WRITTEN TASK: What you return should be the entries, unchanged, without their pictures.

DATA FOR ANALYSIS:
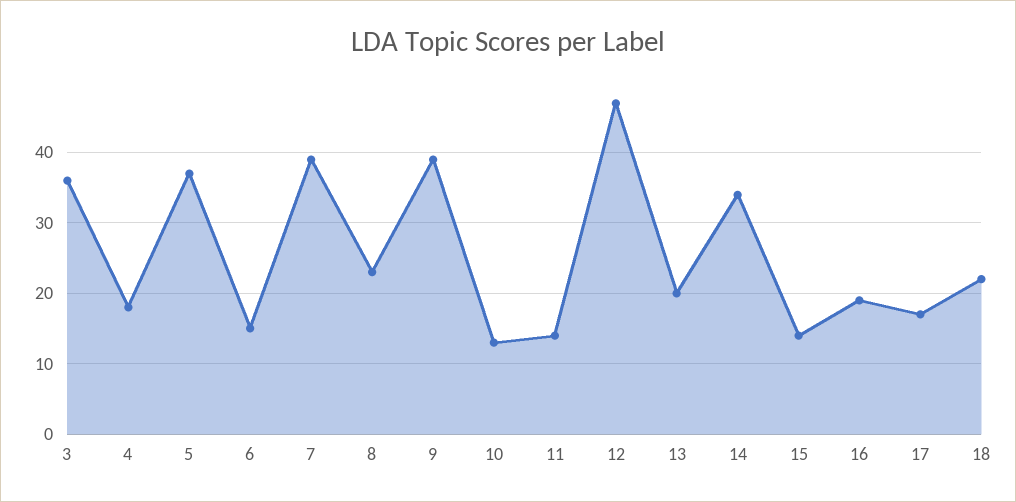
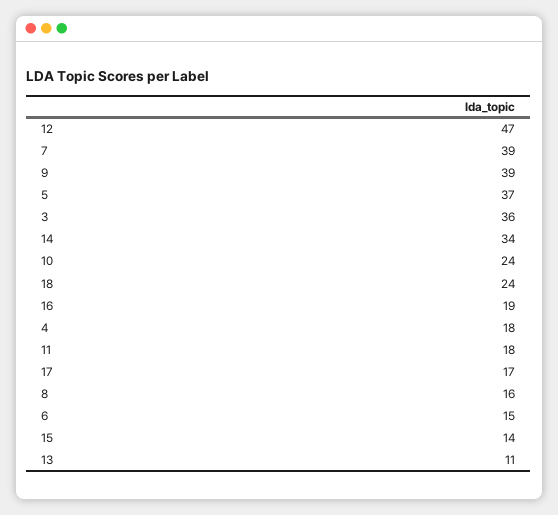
8: 23 -> 16
10: 13 -> 24
11: 14 -> 18
13: 20 -> 11
18: 22 -> 24

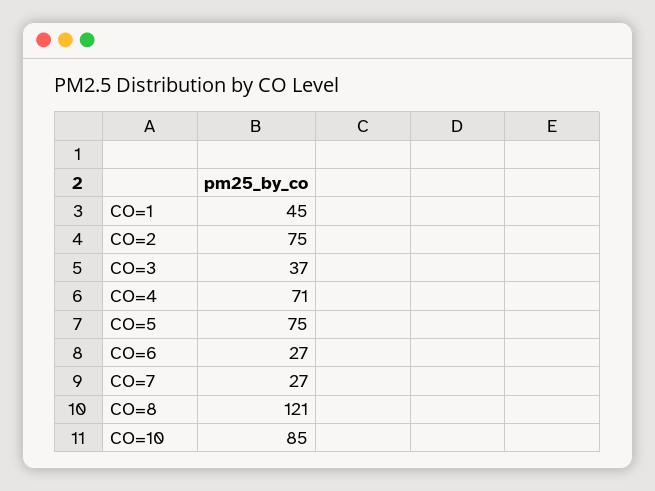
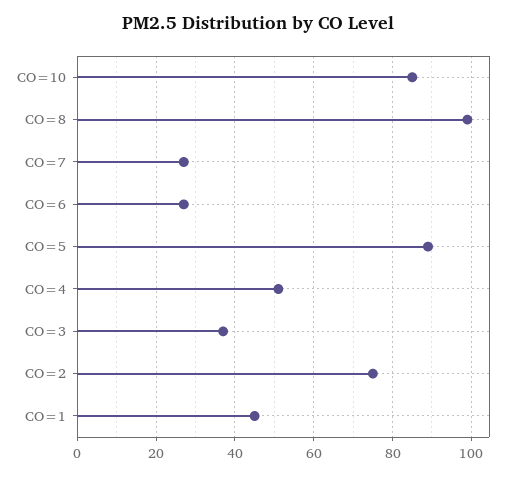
CO=4: 71 -> 50
CO=5: 75 -> 90
CO=8: 121 -> 100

SOLUTION TO THIS TASK:
8: 23 -> 16
10: 13 -> 24
11: 14 -> 18
13: 20 -> 11
18: 22 -> 24

CO=4: 71 -> 50
CO=5: 75 -> 90
CO=8: 121 -> 100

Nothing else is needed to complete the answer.